(Records drawn from a dataset)

○ ○ ○

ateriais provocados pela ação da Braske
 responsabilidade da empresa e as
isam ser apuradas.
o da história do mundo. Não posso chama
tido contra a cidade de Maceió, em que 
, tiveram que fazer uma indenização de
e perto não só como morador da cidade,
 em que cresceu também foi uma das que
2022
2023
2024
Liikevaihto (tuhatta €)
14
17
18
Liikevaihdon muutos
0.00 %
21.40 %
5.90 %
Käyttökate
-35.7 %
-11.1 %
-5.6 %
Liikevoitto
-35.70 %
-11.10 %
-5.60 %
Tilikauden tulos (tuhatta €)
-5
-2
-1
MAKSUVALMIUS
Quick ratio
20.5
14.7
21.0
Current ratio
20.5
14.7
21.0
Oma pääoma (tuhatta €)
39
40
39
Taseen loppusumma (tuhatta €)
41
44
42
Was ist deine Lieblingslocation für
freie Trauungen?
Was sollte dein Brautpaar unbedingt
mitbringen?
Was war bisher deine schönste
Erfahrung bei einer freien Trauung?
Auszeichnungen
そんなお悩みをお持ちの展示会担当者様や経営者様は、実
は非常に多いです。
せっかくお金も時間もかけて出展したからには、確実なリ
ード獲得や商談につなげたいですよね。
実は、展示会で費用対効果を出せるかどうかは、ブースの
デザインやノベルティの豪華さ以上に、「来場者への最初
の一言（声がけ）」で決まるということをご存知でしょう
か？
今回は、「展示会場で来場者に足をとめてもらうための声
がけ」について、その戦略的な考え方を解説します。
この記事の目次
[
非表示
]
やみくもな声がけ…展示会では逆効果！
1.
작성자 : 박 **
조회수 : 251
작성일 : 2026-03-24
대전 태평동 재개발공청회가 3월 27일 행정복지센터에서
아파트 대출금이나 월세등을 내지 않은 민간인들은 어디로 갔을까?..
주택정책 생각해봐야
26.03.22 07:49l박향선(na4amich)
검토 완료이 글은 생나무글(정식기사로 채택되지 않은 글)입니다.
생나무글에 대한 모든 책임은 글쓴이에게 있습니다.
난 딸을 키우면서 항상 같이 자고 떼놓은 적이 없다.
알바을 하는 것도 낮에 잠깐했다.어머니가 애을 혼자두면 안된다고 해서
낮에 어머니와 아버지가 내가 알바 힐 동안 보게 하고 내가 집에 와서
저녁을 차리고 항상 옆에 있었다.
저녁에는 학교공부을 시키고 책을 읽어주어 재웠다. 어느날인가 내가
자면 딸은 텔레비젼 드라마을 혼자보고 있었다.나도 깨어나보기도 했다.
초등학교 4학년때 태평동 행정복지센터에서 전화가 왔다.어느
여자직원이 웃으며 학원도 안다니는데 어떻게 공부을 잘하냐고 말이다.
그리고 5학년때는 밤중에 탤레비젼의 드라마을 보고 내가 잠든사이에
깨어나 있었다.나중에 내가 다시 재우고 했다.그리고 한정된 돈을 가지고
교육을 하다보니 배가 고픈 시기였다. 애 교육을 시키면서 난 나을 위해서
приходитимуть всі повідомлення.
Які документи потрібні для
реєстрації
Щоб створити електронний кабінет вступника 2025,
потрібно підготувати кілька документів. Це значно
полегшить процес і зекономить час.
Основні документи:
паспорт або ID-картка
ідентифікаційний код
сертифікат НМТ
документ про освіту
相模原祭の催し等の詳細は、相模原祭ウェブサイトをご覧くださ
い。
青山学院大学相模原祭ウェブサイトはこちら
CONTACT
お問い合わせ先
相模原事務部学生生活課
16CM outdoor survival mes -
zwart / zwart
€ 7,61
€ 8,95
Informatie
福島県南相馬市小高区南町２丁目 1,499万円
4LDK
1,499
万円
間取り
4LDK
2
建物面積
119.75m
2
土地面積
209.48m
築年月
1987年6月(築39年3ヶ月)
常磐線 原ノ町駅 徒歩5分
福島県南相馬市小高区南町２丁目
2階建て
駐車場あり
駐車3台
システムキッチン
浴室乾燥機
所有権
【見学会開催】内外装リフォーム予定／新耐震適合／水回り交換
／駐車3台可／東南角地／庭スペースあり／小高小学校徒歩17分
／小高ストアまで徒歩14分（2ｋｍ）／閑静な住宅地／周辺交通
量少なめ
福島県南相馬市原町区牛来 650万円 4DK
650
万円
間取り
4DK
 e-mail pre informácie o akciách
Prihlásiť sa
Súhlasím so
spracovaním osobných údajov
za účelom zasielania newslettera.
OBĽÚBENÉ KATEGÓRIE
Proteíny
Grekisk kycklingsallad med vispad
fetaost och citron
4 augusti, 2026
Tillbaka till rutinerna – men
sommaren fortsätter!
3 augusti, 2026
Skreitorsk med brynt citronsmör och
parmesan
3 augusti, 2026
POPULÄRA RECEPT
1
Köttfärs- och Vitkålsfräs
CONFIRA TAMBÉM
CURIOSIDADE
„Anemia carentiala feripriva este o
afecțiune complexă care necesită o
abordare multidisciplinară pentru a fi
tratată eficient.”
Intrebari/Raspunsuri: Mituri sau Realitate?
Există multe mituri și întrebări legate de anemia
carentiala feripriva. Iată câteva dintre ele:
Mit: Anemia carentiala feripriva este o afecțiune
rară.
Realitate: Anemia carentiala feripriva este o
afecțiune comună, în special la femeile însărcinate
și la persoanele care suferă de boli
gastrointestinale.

○ ○ ○

#### Directions for this task:
All of the data needs to be repeated exactly.

#### Exercise solution:
ateriais provocados pela ação da Braske
 responsabilidade da empresa e as
isam ser apuradas.
o da história do mundo. Não posso chama
tido contra a cidade de Maceió, em que 
, tiveram que fazer uma indenização de
e perto não só como morador da cidade,
 em que cresceu também foi uma das que
2022
2023
2024
Liikevaihto (tuhatta €)
14
17
18
Liikevaihdon muutos
0.00 %
21.40 %
5.90 %
Käyttökate
-35.7 %
-11.1 %
-5.6 %
Liikevoitto
-35.70 %
-11.10 %
-5.60 %
Tilikauden tulos (tuhatta €)
-5
-2
-1
MAKSUVALMIUS
Quick ratio
20.5
14.7
21.0
Current ratio
20.5
14.7
21.0
Oma pääoma (tuhatta €)
39
40
39
Taseen loppusumma (tuhatta €)
41
44
42
Was ist deine Lieblingslocation für
freie Trauungen?
Was sollte dein Brautpaar unbedingt
mitbringen?
Was war bisher deine schönste
Erfahrung bei einer freien Trauung?
Auszeichnungen
そんなお悩みをお持ちの展示会担当者様や経営者様は、実
は非常に多いです。
せっかくお金も時間もかけて出展したからには、確実なリ
ード獲得や商談につなげたいですよね。
実は、展示会で費用対効果を出せるかどうかは、ブースの
デザインやノベルティの豪華さ以上に、「来場者への最初
の一言（声がけ）」で決まるということをご存知でしょう
か？
今回は、「展示会場で来場者に足をとめてもらうための声
がけ」について、その戦略的な考え方を解説します。
この記事の目次
[
非表示
]
やみくもな声がけ…展示会では逆効果！
1.
작성자 : 박 **
조회수 : 251
작성일 : 2026-03-24
대전 태평동 재개발공청회가 3월 27일 행정복지센터에서
아파트 대출금이나 월세등을 내지 않은 민간인들은 어디로 갔을까?..
주택정책 생각해봐야
26.03.22 07:49l박향선(na4amich)
검토 완료이 글은 생나무글(정식기사로 채택되지 않은 글)입니다.
생나무글에 대한 모든 책임은 글쓴이에게 있습니다.
난 딸을 키우면서 항상 같이 자고 떼놓은 적이 없다.
알바을 하는 것도 낮에 잠깐했다.어머니가 애을 혼자두면 안된다고 해서
낮에 어머니와 아버지가 내가 알바 힐 동안 보게 하고 내가 집에 와서
저녁을 차리고 항상 옆에 있었다.
저녁에는 학교공부을 시키고 책을 읽어주어 재웠다. 어느날인가 내가
자면 딸은 텔레비젼 드라마을 혼자보고 있었다.나도 깨어나보기도 했다.
초등학교 4학년때 태평동 행정복지센터에서 전화가 왔다.어느
여자직원이 웃으며 학원도 안다니는데 어떻게 공부을 잘하냐고 말이다.
그리고 5학년때는 밤중에 탤레비젼의 드라마을 보고 내가 잠든사이에
깨어나 있었다.나중에 내가 다시 재우고 했다.그리고 한정된 돈을 가지고
교육을 하다보니 배가 고픈 시기였다. 애 교육을 시키면서 난 나을 위해서
приходитимуть всі повідомлення.
Які документи потрібні для
реєстрації
Щоб створити електронний кабінет вступника 2025,
потрібно підготувати кілька документів. Це значно
полегшить процес і зекономить час.
Основні документи:
паспорт або ID-картка
ідентифікаційний код
сертифікат НМТ
документ про освіту
相模原祭の催し等の詳細は、相模原祭ウェブサイトをご覧くださ
い。
青山学院大学相模原祭ウェブサイトはこちら
CONTACT
お問い合わせ先
相模原事務部学生生活課
16CM outdoor survival mes -
zwart / zwart
€ 7,61
€ 8,95
Informatie
福島県南相馬市小高区南町２丁目 1,499万円
4LDK
1,499
万円
間取り
4LDK
2
建物面積
119.75m
2
土地面積
209.48m
築年月
1987年6月(築39年3ヶ月)
常磐線 原ノ町駅 徒歩5分
福島県南相馬市小高区南町２丁目
2階建て
駐車場あり
駐車3台
システムキッチン
浴室乾燥機
所有権
【見学会開催】内外装リフォーム予定／新耐震適合／水回り交換
／駐車3台可／東南角地／庭スペースあり／小高小学校徒歩17分
／小高ストアまで徒歩14分（2ｋｍ）／閑静な住宅地／周辺交通
量少なめ
福島県南相馬市原町区牛来 650万円 4DK
650
万円
間取り
4DK
 e-mail pre informácie o akciách
Prihlásiť sa
Súhlasím so
spracovaním osobných údajov
za účelom zasielania newslettera.
OBĽÚBENÉ KATEGÓRIE
Proteíny
Grekisk kycklingsallad med vispad
fetaost och citron
4 augusti, 2026
Tillbaka till rutinerna – men
sommaren fortsätter!
3 augusti, 2026
Skreitorsk med brynt citronsmör och
parmesan
3 augusti, 2026
POPULÄRA RECEPT
1
Köttfärs- och Vitkålsfräs
CONFIRA TAMBÉM
CURIOSIDADE
„Anemia carentiala feripriva este o
afecțiune complexă care necesită o
abordare multidisciplinară pentru a fi
tratată eficient.”
Intrebari/Raspunsuri: Mituri sau Realitate?
Există multe mituri și întrebări legate de anemia
carentiala feripriva. Iată câteva dintre ele:
Mit: Anemia carentiala feripriva este o afecțiune
rară.
Realitate: Anemia carentiala feripriva este o
afecțiune comună, în special la femeile însărcinate
și la persoanele care suferă de boli
gastrointestinale.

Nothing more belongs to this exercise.